To review all enhancement, caveats and upgrade procedures please read the following release notes:

Cisco NAC Appliance 4.1(2) Release Notes

Please note that it is best practice to follow the upgrade procedures to the "T" when upgrading your NAC Managers and Servers.

For those of you just getting into the land of NACA, there is a very good presentation on the features that came about in Release 4.1(0) located on CCO called "What's New in Cisco NAC Appliance 4.1" that should catch you up on the latest and greatest features.

NACA Version 4.1.1

Version 4.1.1 was posted to CCO for download on April 30th.

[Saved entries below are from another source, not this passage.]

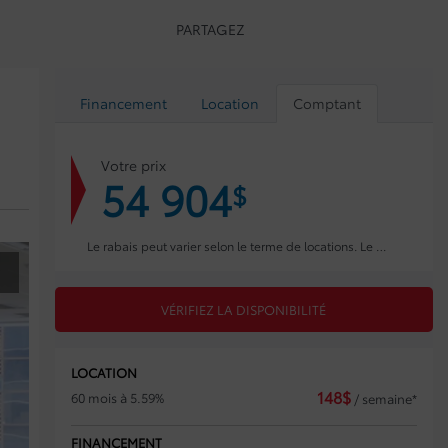
PARTAGEZ
Financement
Location
Comptant
Votre prix
54 904
$
Le rabais peut varier selon le terme de locations. Le prix affiché inclut les frais de concessionnaires (899$)
VÉRIFIEZ LA DISPONIBILITÉ
LOCATION
148
$
60 mois à 5.59%
/ semaine*
FINANCEMENT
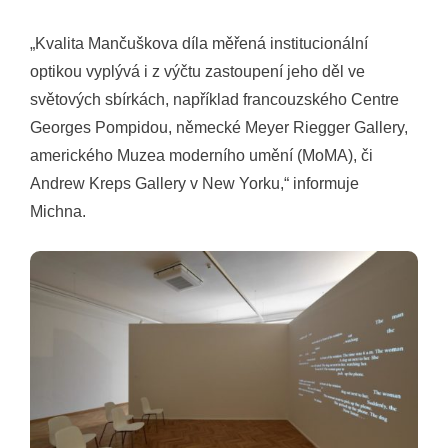
„Kvalita Mančuškova díla měřená institucionální
optikou vyplývá i z výčtu zastoupení jeho děl ve
světových sbírkách, například francouzského Centre
Georges Pompidou, německé Meyer Riegger Gallery,
amerického Muzea moderního umění (MoMA), či
Andrew Kreps Gallery v New Yorku,“ informuje
Michna.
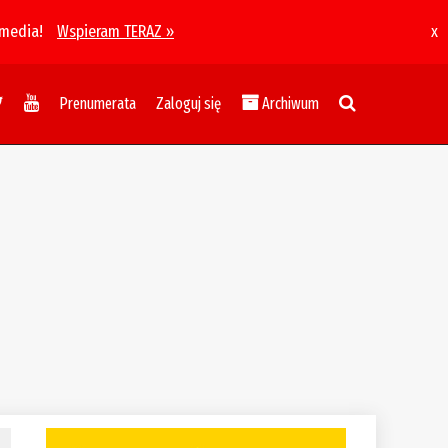
 media!
Wspieram TERAZ »
x
Prenumerata
Zaloguj się
Archiwum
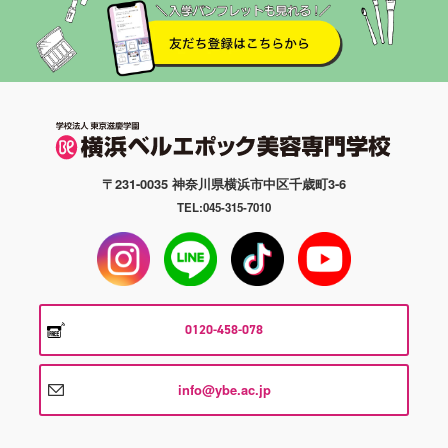
〒231-0035 神奈川県横浜市中区千歳町3-6
TEL:045-315-7010
0120-458-078
info@ybe.ac.jp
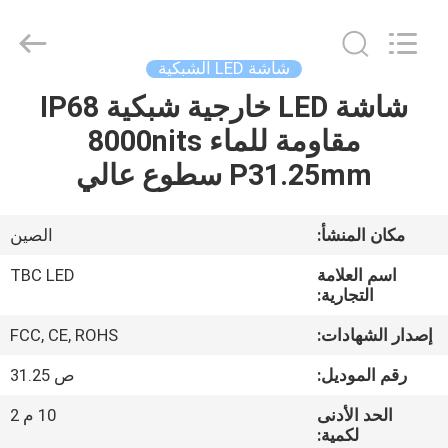
2026
Topbright
Creation
Limited.
All
شاشة LED الشبكية
Rights
Reserved.
شاشة LED خارجية شبكية IP68
الصفحة
مقاومة للماء 8000nits
الرئيسية
P31.25mm سطوع عالي
منتجات
مكان المنشأ:
الصين
عرض
اسم العلامة
TBC LED
الواقع
التجارية:
الافتراضي
إصدار الشهادات:
FCC, CE, ROHS
رقم الموديل:
ص 31.25
معلومات
الحد الأدنى
10 م 2
عنا
لكمية:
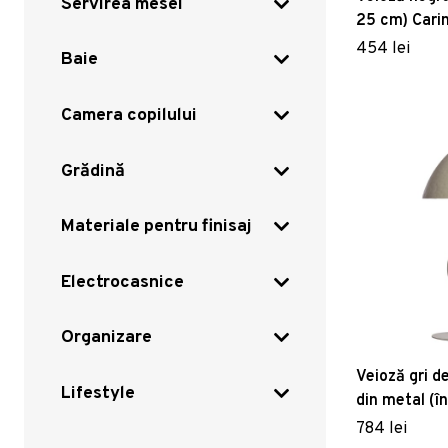
Servirea mesei
25 cm) Carin
454 lei
Baie
Camera copilului
Grădină
Materiale pentru finisaj
Electrocasnice
Organizare
Veioză gri d
Lifestyle
din metal (î
Elimo – Ligh
784 lei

Some of the feature "enhancements" that i found interesting and useful, but not too geeky are:

- Support for Windows Vista
This is something that has been around in the 4.0.X train but not 4.1.X, so customers should really enjoy this feature

- Multiple Active Directory Server Support in ADSSO
Previously, you could only define a single AD Server for ADSSO. Now with 4.1.1 you are able to authenticate to an entire "Domain". This greatly enhances the availability of ADSSO.

- Restricted Administrator Web Console Options Hidden from View
Now when you can take away even Read-Only rights to certain aspects of the CAM. This makes it less tempting for the help-desk staff to go in and look through private event data, etc.

- VLAN Prunning
This works in conjunction with a Virtual Gateway CAS using VLAN Mapping to ensure that only known VLAN ID packets are allowed to traverse the internal network. This should prevent any broadcast/loop issues that might have previously happened.

- WSUS Support
Now we are playing ball with the introduction of WSUS support. This release tightly integrates updates through WSUS, to ensure users have the proper patches.

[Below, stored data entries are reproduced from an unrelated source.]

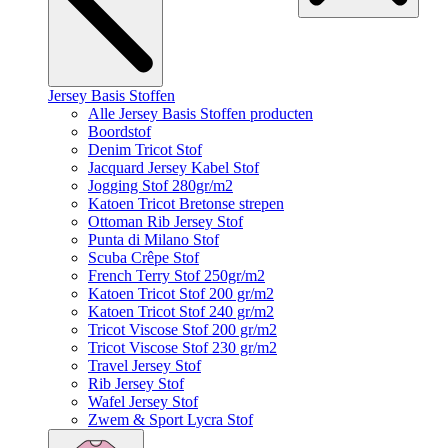
Jersey Basis Stoffen
Alle Jersey Basis Stoffen producten
Boordstof
Denim Tricot Stof
Jacquard Jersey Kabel Stof
Jogging Stof 280gr/m2
Katoen Tricot Bretonse strepen
Ottoman Rib Jersey Stof
Punta di Milano Stof
Scuba Crêpe Stof
French Terry Stof 250gr/m2
Katoen Tricot Stof 200 gr/m2
Katoen Tricot Stof 240 gr/m2
Tricot Viscose Stof 200 gr/m2
Tricot Viscose Stof 230 gr/m2
Travel Jersey Stof
Rib Jersey Stof
Wafel Jersey Stof
Zwem & Sport Lycra Stof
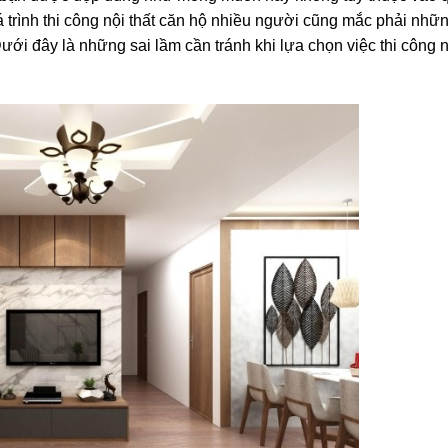
 quá trình thi công nội thất căn hộ nhiều người cũng mắc phải nhữ
ưới đây là những sai lầm cần tránh khi lựa chọn việc thi công n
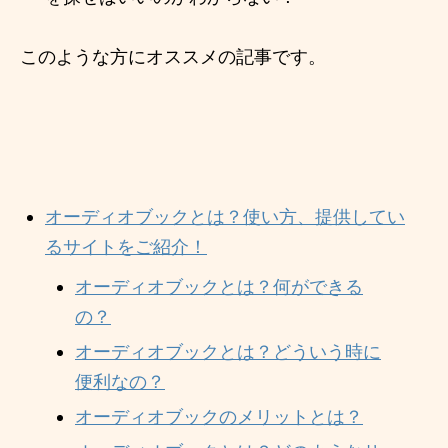
このような方にオススメの記事です。
オーディオブックとは？使い方、提供してい
るサイトをご紹介！
オーディオブックとは？何ができる
の？
オーディオブックとは？どういう時に
便利なの？
オーディオブックのメリットとは？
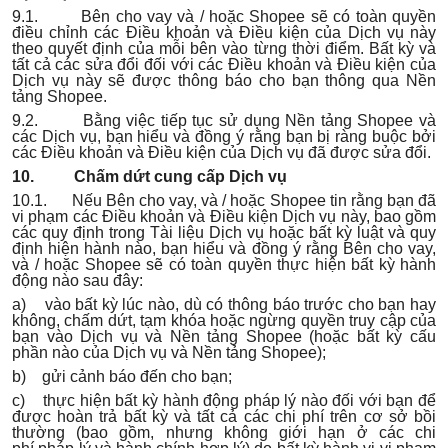
9.1. Bên cho vay và / hoặc Shopee sẽ có toàn quyền
điều chỉnh các Điều khoản và Điều kiện của Dịch vụ này
theo quyết định của mỗi bên vào từng thời điểm. Bất kỳ và
tất cả các sửa đổi đối với các Điều khoản và Điều kiện của
Dịch vụ này sẽ được thông báo cho bạn thông qua Nền
tảng Shopee.
9.2. Bằng việc tiếp tục sử dụng Nền tảng Shopee và
các Dịch vụ, bạn hiểu và đồng ý rằng bạn bị ràng buộc bởi
các Điều khoản và Điều kiện của Dịch vụ đã được sửa đổi.
10. Chấm dứt cung cấp Dịch vụ
10.1. Nếu Bên cho vay, và / hoặc Shopee tin rằng bạn đã
vi phạm các Điều khoản và Điều kiện Dịch vụ này, bao gồm
các quy định trong Tài liệu Dịch vụ hoặc bất kỳ luật và quy
định hiện hành nào, bạn hiểu và đồng ý rằng Bên cho vay,
và / hoặc Shopee sẽ có toàn quyền thực hiện bất kỳ hành
động nào sau đây:
a) vào bất kỳ lúc nào, dù có thông báo trước cho bạn hay
không, chấm dứt, tạm khóa hoặc ngừng quyền truy cập của
bạn vào Dịch vụ và Nền tảng Shopee (hoặc bất kỳ cấu
phần nào của Dịch vụ và Nền tảng Shopee);
b) gửi cảnh báo đến cho bạn;
c) thực hiện bất kỳ hành động pháp lý nào đối với bạn để
được hoàn trả bất kỳ và tất cả các chi phí trên cơ sở bồi
thường (bao gồm, nhưng không giới hạn ở các chi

This is only a few of the many new enhancements in 4.1(1). To review all enhancement, caveats and upgrade procedures please read the following release notes:

Cisco NAC Appliance 4.1(1) Release Notes

Please note that it is best practice to follow the upgrade procedures to the "T" when upgrading a NACA deployment.

For those of you just getting into the land of NACA, there is a very good presentation on the features that came about in Release 4.1(0) located on CCO called "What's New in Cisco NAC Appliance 4.1" that should catch you up on the latest and greatest features.